Don't waste your good avocado oil on a 100% bar. It, it is not very good as a single oil. Save it for lotions and a percentage of your soaping oils along with avocado puree. Even with coconut milk I would not lower the superfat of the salt bars. I assume you mean coconut milk


----------



## Obsidian (Jan 4, 2014)

If you like it now, just wait until its fully cured. I've been experimenting with different oils in mine, my base is 80% CO and then I add something different for the other 20% each time. So far I like the one with 15% lard and 5% castor the best but I haven't really tried the one with 20% sunflower yet.
Any soap I make for my personal use will be salt bars from now on, excluding my shampoo bars and maybe a facial bar. I do want to develop a lower salt content bar for my face, maybe with shea and avocado.

If you would like a bar that is a bit exfoliating, try real salt brand salt. Its from a ancient sea bed located in Nevada, it has small particles of minerals in it that don't dissolve in water.

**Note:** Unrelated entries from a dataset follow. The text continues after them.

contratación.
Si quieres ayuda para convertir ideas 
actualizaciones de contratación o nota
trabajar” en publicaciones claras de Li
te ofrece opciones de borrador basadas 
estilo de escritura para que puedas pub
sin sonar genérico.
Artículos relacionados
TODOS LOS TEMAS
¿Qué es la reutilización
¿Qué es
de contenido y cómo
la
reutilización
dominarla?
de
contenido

Its also very pretty in a plain white bar, pinkish brown grain in different shades.


----------



## paillo (Jan 4, 2014)

I use about 80% coconut oil, shea, castor, and a bunch of additives for mine, at 20% superfat and at at least 80% salt PPO. Targeted for different client bases: Clays, EOS, milks, varied salts, Dead Sea mud in one. Definitely the longer the cure the better. I consider my salt soaps among the best things I make, and my clientele supports that 

My shampoo bars contain a horrifying 11 different oils plus a bunch of additives. They are a PITA to make, but so well worth the trouble!


----------



## newbie (Jan 5, 2014)

I adore the bright white salt bars! They look so clean and pure!!!


----------